SUMMARY OF THE INVENTION
[0013] Accordingly, the present invention has been made keeping in
mind the above problems occurring in the prior art, and provides a
sensory signal output apparatus.
[0014] In order to accomplish the above object, the present
invention provides a sensory signal output apparatus, including: a
magnetic circuit vibrating in response to an alternating signal
flowing through a coil; and an elastic support means elastically
supporting the magnetic circuit to surround the circumferential
outer surface of the magnetic circuit from one side direction
thereof, in which coupling recesses are formed at the
circumferential outer surface of the magnetic circuit to be spaced
apart from each other, and a coupling piece is provided at a
periphery of the elastic support means to be coupled to each of the
coupling recesses, the coupling piece is attached to and inserted
into the coupling recess.
[0015] In the present invention, an elastic support means is
inserted into and coupled to a magnetic circuit without using a
curling operation to provide easy coupling. Furthermore, the
present invention may maximize a weight and the size of a magnet in
a magnetic circuit having the same diameter and height to improve
vibrating force and middle-low sound characteristics.

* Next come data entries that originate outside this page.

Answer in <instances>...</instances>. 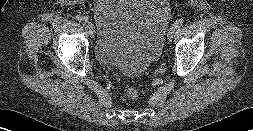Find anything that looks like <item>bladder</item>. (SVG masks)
Masks as SVG:
<instances>
[{
  "mask_svg": "<svg viewBox=\"0 0 253 131\" xmlns=\"http://www.w3.org/2000/svg\"><path fill=\"white\" fill-rule=\"evenodd\" d=\"M93 17L98 61L138 76L162 51L170 8L165 0H99Z\"/></svg>",
  "mask_w": 253,
  "mask_h": 131,
  "instance_id": "1",
  "label": "bladder"
}]
</instances>
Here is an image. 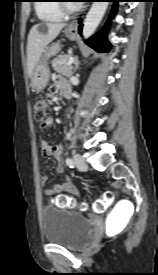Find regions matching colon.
I'll return each instance as SVG.
<instances>
[{"mask_svg": "<svg viewBox=\"0 0 158 275\" xmlns=\"http://www.w3.org/2000/svg\"><path fill=\"white\" fill-rule=\"evenodd\" d=\"M49 103V99L42 96H36L33 99L34 117L37 121L42 122V126L44 125L49 113ZM113 200V193L111 191L105 192L102 198L94 204V211L96 213L104 212ZM51 203L59 208H73L77 205L75 199L67 196H57L51 200ZM81 208L85 209L86 206L82 205Z\"/></svg>", "mask_w": 158, "mask_h": 275, "instance_id": "obj_1", "label": "colon"}]
</instances>
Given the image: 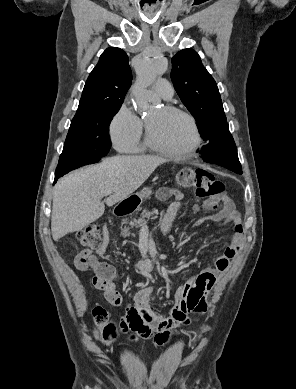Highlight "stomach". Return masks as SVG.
<instances>
[{
    "label": "stomach",
    "mask_w": 296,
    "mask_h": 389,
    "mask_svg": "<svg viewBox=\"0 0 296 389\" xmlns=\"http://www.w3.org/2000/svg\"><path fill=\"white\" fill-rule=\"evenodd\" d=\"M150 194H151V190L150 189H143L136 196L142 201L144 198L148 197Z\"/></svg>",
    "instance_id": "stomach-1"
}]
</instances>
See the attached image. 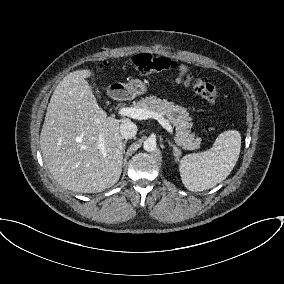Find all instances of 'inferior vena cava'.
Wrapping results in <instances>:
<instances>
[{
	"mask_svg": "<svg viewBox=\"0 0 284 284\" xmlns=\"http://www.w3.org/2000/svg\"><path fill=\"white\" fill-rule=\"evenodd\" d=\"M119 131L123 139H131L137 133V126L131 121H123Z\"/></svg>",
	"mask_w": 284,
	"mask_h": 284,
	"instance_id": "1",
	"label": "inferior vena cava"
}]
</instances>
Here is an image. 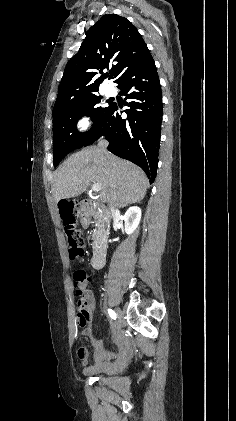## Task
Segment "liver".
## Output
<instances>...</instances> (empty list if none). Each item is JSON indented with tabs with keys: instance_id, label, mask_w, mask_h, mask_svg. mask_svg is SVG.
Here are the masks:
<instances>
[{
	"instance_id": "liver-1",
	"label": "liver",
	"mask_w": 236,
	"mask_h": 421,
	"mask_svg": "<svg viewBox=\"0 0 236 421\" xmlns=\"http://www.w3.org/2000/svg\"><path fill=\"white\" fill-rule=\"evenodd\" d=\"M90 182L101 184L100 200L112 206L139 202L146 194L149 180L142 168L114 154L105 156L97 146L71 154L53 172V194L56 202L86 190Z\"/></svg>"
}]
</instances>
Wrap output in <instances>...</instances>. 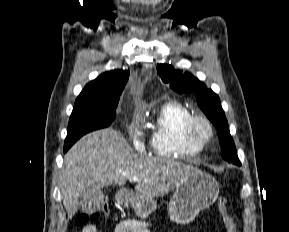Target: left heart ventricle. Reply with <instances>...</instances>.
I'll use <instances>...</instances> for the list:
<instances>
[{
    "label": "left heart ventricle",
    "instance_id": "obj_1",
    "mask_svg": "<svg viewBox=\"0 0 289 232\" xmlns=\"http://www.w3.org/2000/svg\"><path fill=\"white\" fill-rule=\"evenodd\" d=\"M197 132L200 137H205L207 135V130L204 126H200Z\"/></svg>",
    "mask_w": 289,
    "mask_h": 232
}]
</instances>
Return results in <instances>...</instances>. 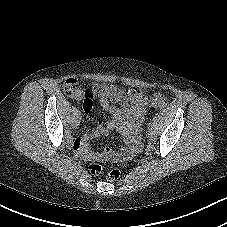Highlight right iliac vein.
Here are the masks:
<instances>
[{
	"label": "right iliac vein",
	"instance_id": "1",
	"mask_svg": "<svg viewBox=\"0 0 227 227\" xmlns=\"http://www.w3.org/2000/svg\"><path fill=\"white\" fill-rule=\"evenodd\" d=\"M80 117L79 116H77L73 121H72V127H74V128H76V127H78L79 126V123H80Z\"/></svg>",
	"mask_w": 227,
	"mask_h": 227
}]
</instances>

BRIEF DESCRIPTION OF THE DRAWINGS
[0016] The objects, features and advantages of the present
invention will be more apparent from the following detailed
description in conjunction with the accompanying drawings, in
which:
[0017] FIG. 1 is a cross-sectional view and a plan view
illustrating a configuration of a conventional sound output
apparatus;
[0018] FIG. 2 is an exploded perspective view illustrating a
configuration of a sensory signal output apparatus according to an
embodiment of the present invention;
[0019] FIG. 3 is a cross-sectional view illustrating the sensory
signal output apparatus shown in FIG. 2;
[0020] FIG. 4 is a cross-sectional view illustrating an example of
a coupling structure of a magnetic circuit and an elastic support
means according to an embodiment of the present invention;
[0021] FIGS. 5 and 6 are cross-sectional views illustrating other
examples of a coupling structure of a magnetic circuit and an
elastic support means according to an embodiment of the present
invention;
[0022] FIG. 7 is an exploded perspective view illustrating a
coupled state of a magnetic circuit and an elastic support means
according to an embodiment of the present invention;
[0023] FIG. 8 is a plan view illustrating a confirmed state in a
volume of a weight member according to an embodiment of the present
invention; and
[0024] FIGS. 9 and 10 are views illustrating examples of coupling
of an elastic support means to a case according to an embodiment of
the present invention.
DETAILED DESCRIPTION OF EXEMPLARY EMBODIMENTS
[0025] FIG. 2 is an exploded perspective view illustrating a
configuration of a sensory signal output apparatus according to an
embodiment of the present invention, FIG. 3 is a cross-sectional
view illustrating the sensory signal output apparatus shown in FIG.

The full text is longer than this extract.